Flot2 controls TCR nanoclustering on the plasma membrane of naive CD4+ T cells. Receptor clustering is pivotal for setting thresholds in various signaling pathways (51, 52). While TCRs form nanoclusters and their clustering is crucial for TCR signaling regulation (7–9, 53–56), the mechanisms governing TCR nanoclustering remain unclear. Based on our findings demonstrating a role of Flot2 in regulating TCR signaling initiation, we hypothesized that Flot2 may also regulate TCR nanoclustering. Utilizing super-resolution imaging, we examined TCR nanoclusters in steady-state naive CD4+ T cells from Flot2WT or Flot2CD4 mice, identifying them with CD3ε or TCRβ markers as previously described (9, 57). Notably, we found that naive Flot2CD4 CD4+ T cells exhibited a higher number of CD3ε+ TCR nanoclusters in the steady state (Figure 7, A–C). Associated with this was a reduction in cluster size, as measured using volumetric space (voxel) analysis (Figure 7D). This increased number of small clusters resulted in a pattern of scattered TCR clusters on the membrane, giving the appearance of greater overall coverage (Figure 7A). Consistent with CD3ε+ nanocluster analysis, there was an increase in the number of TCRβ+ nanoclusters of smaller sizes (Figure 7, E–H). Convex hull geometry analysis further confirmed reduced volume, surface, the largest length, and the largest width of the convex hull of the cluster in Flot2CD4 naive CD4+ T cells compared with Flot2WT counterparts (Supplemental Figure 8).
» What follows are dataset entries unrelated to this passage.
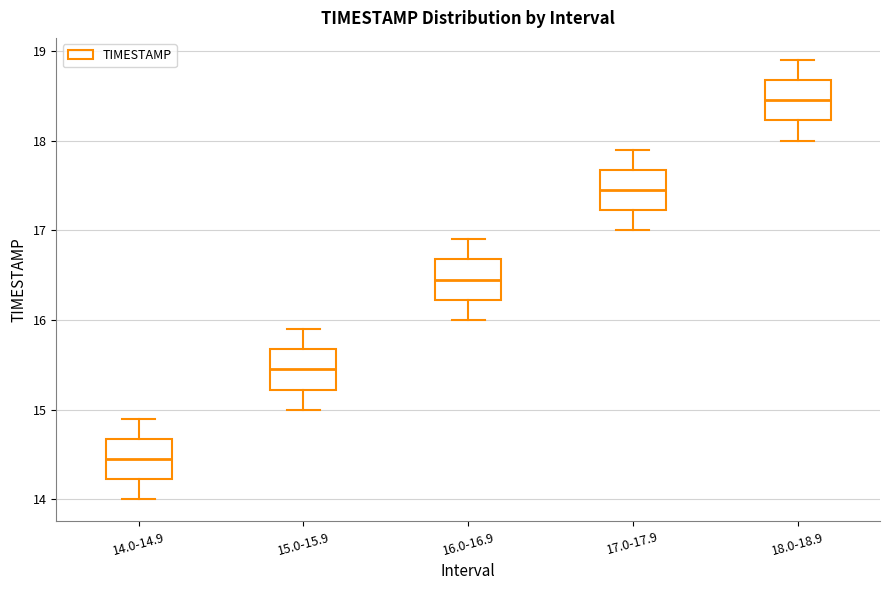

Reading left to right, read every box against the y-axis: the position of its median line, the range the box covers, and the ends of its whiskers. The values are not printed on the chart, so give them approximately, as read against the axis.

14.0-14.9: median 14.5, box 14.2 to 14.7, whiskers 14.0 to 14.9
15.0-15.9: median 15.5, box 15.2 to 15.7, whiskers 15.0 to 15.9
16.0-16.9: median 16.5, box 16.2 to 16.7, whiskers 16.0 to 16.9
17.0-17.9: median 17.5, box 17.2 to 17.7, whiskers 17.0 to 17.9
18.0-18.9: median 18.5, box 18.2 to 18.7, whiskers 18.0 to 18.9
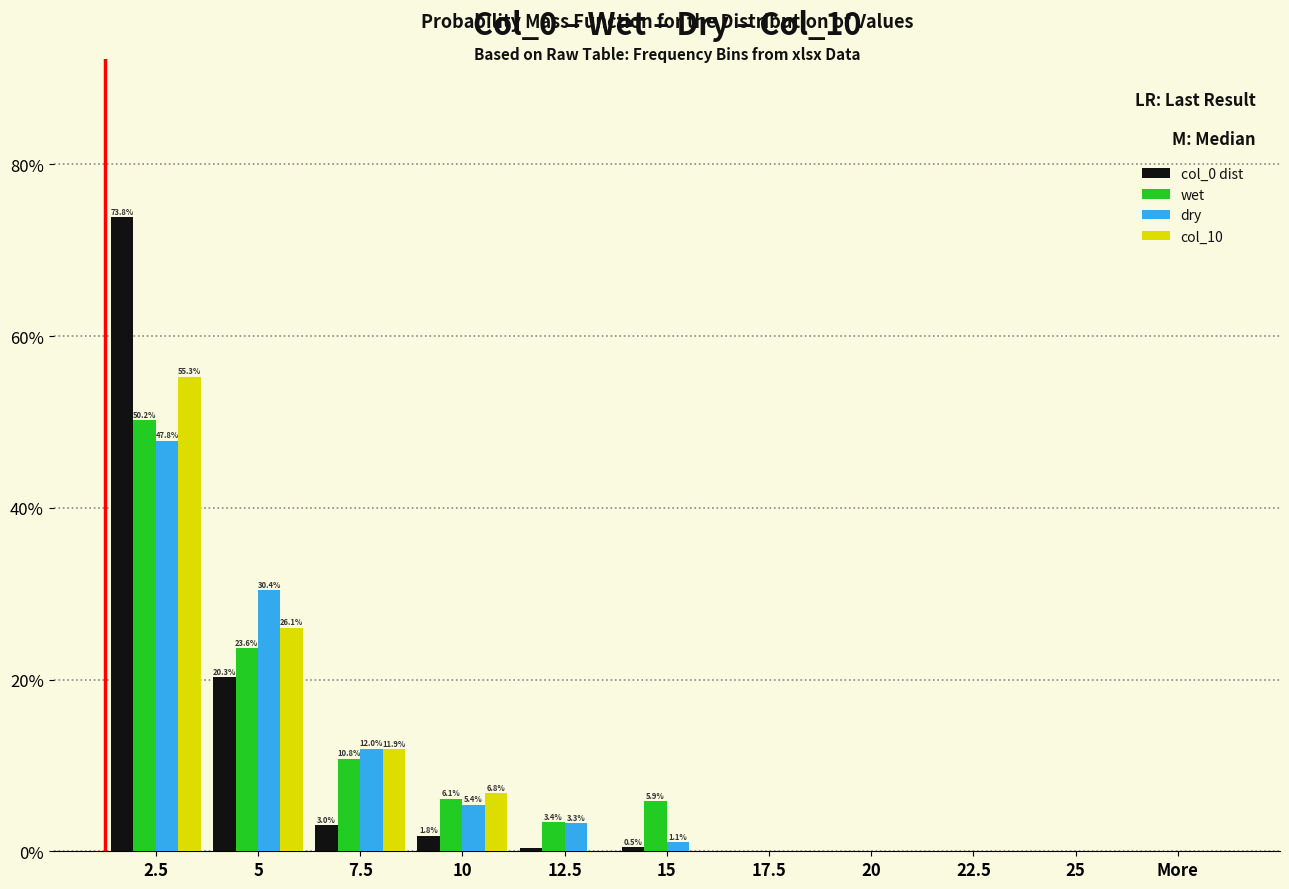

Is it true that col_10 equals 0.0 at 12.5?

True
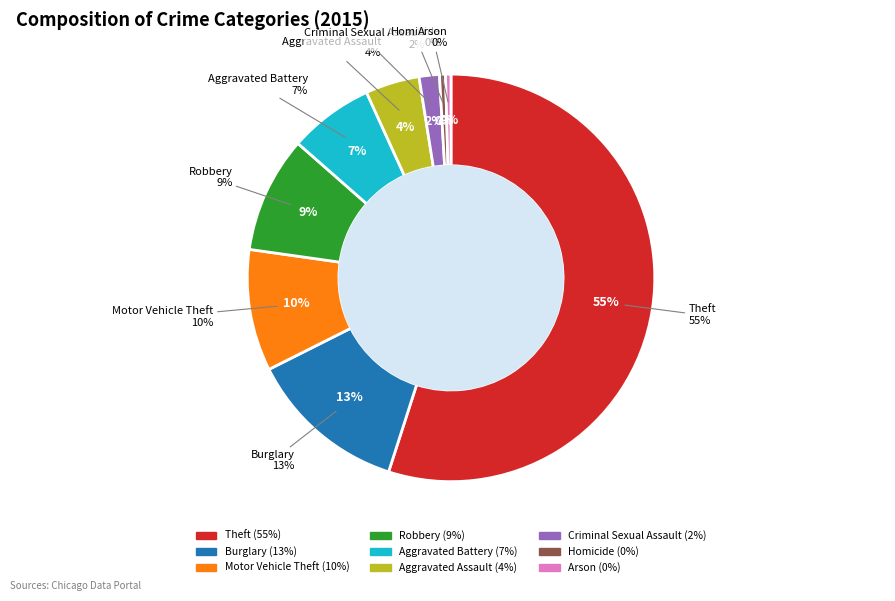

What percentage is NOT represented by Homicide?

99.5%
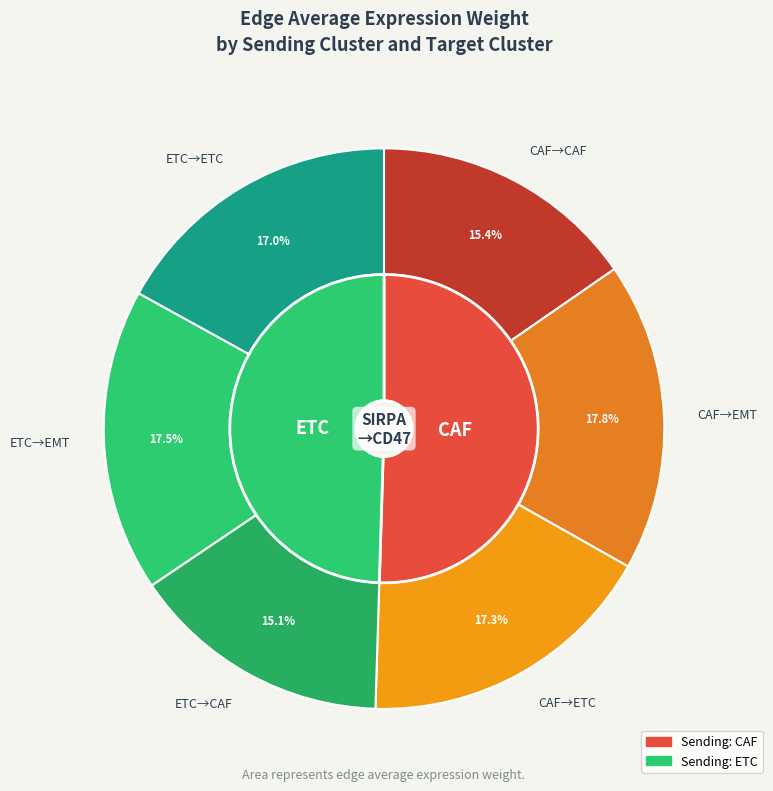

What percentage do CAF and 2 together represent?

64.7%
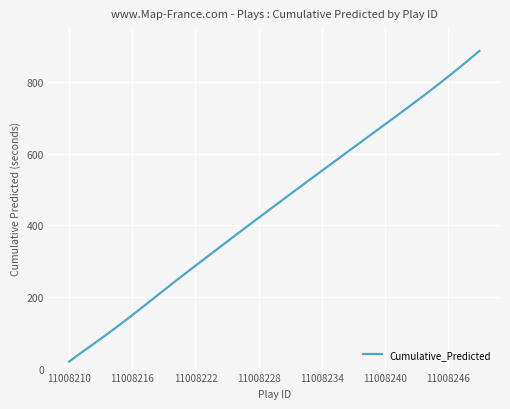

What is the minimum value shown in the chart?

19.8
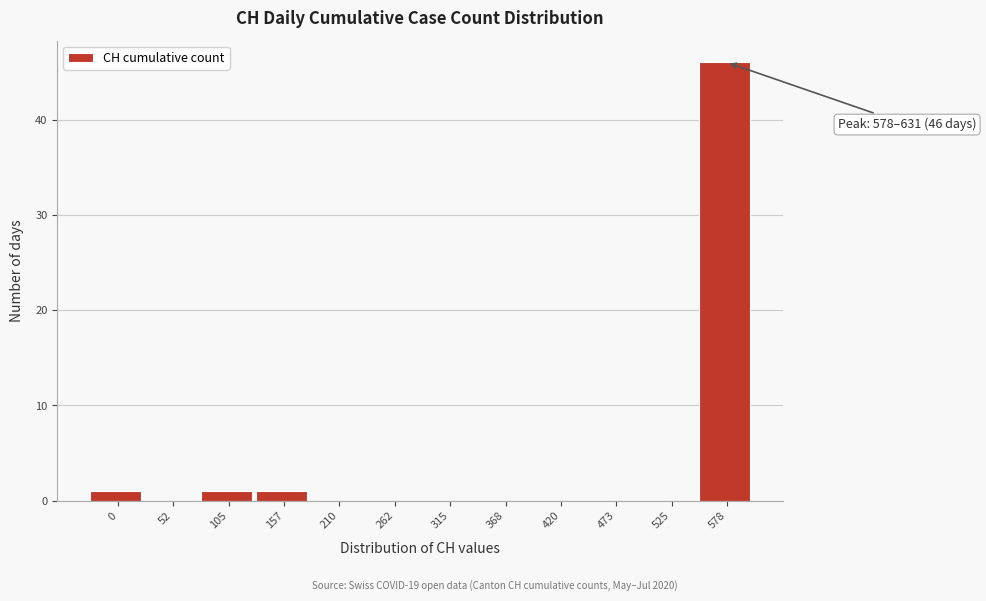

Reading left to right, extract all data points from this chart.

0=1	52=0	105=1	157=1	210=0	262=0	315=0	368=0	420=0	473=0	525=0	578=46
In summary, these results suggest that Flot2 ablation regulates TCR nanoclustering by promoting the formation of an increased number of small clusters on the plasma membrane of naive CD4+ T cells.

Flot2 ablation increases the number of surface TCR nanoclusters with a smaller size on naive CD4+ T cells. (A–H) dSTORM analysis of TCR nanoclustering in Flot2WT and Flot2CD4 naive CD4+ T cells. Clustering images of CD3ε molecules (A and B) or TCRβ molecules (E and F) are shown. Number of clusters and voxel of CD3ε (C and D) or TCRβ (G and H) molecules after quantification using Huygens Cluster Analyzer are depicted. Scale bars: 1 μm. Data are representative of 4 (A–D) or 2 (E–H) independent experiments. Data were analyzed by unpaired t test (C, D, G, and H). Data are shown as mean ± SEM; *P < 0.05; **P < 0.01.